In construction, everyone's constantly putting out fires. To be able to win somebody's time to give him your pitch is challenging and can be daunting. So have your use case built, so that when you do get those five minutes with somebody, you can get it in front of them.Really understand your audience and who you're talking to. I wasn't just a technologist who said, "Oh, there's a problem in construction that I can solve" without understanding. I was fortunate to really know my audience and to know what their pain point was and to be able to appreciate their challenges in their day to day life. And I think that helps us with our credibility. We do truly understand our audience, their headache, and how our solution can fit in with what they're doing on a day-to-day basis.

In five years, what does Green Badger look like?

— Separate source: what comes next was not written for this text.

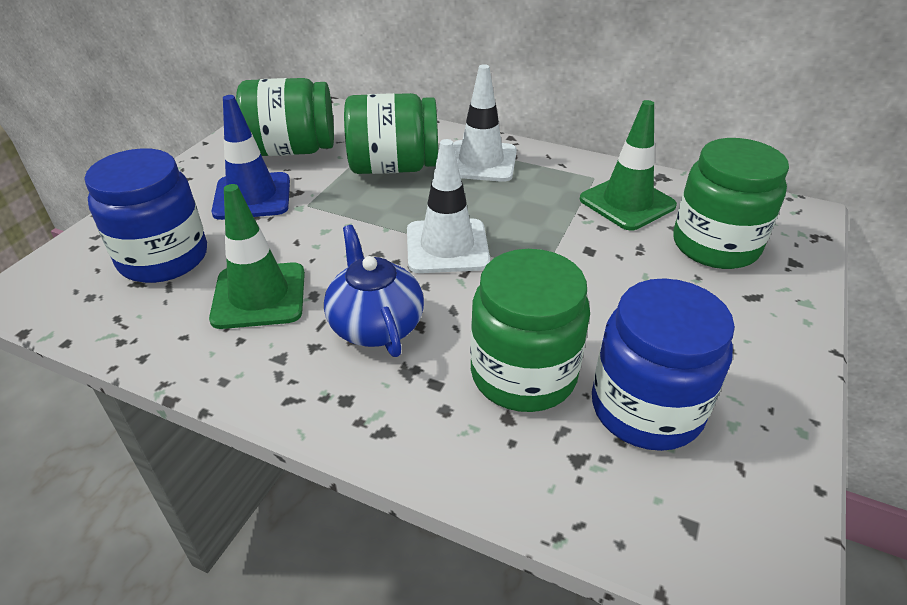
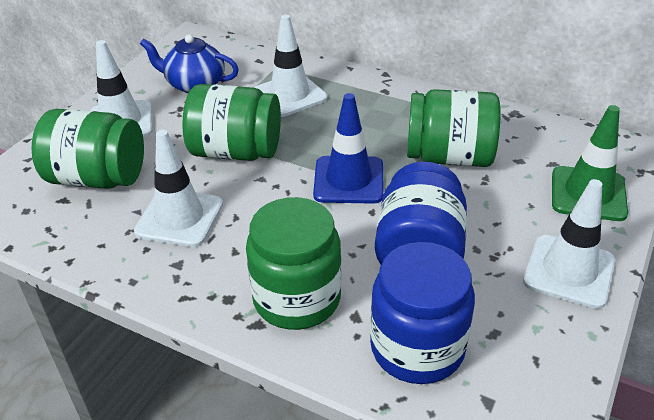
green traffic cone: 2 -> 1
white traffic cone: 2 -> 4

I often compare us to a Turbo Tax of LEED. Just like the tax code changes every couple of years, LEED does too. It gets more stringent and it gets more complicated. So I think there's always going to be a need for a technology that can help automate that process.Five years from now, Green Badger has got the opportunity to continue doing what we're doing and it's going to be on a much broader scale. It's going to be on an international scale, and we're going to be able to continue to solve the LEED certification problem as well as expand our offerings. We've got all sorts of of cool things that are not quite ready to talk about in the market yet that we think we can expand to even beyond green buildings. We're excited to continue to pursue those and I think in five years, we'll hopefully be firmly entrenched in the construction tech community and in our client base to solve a number of needs they're going to have.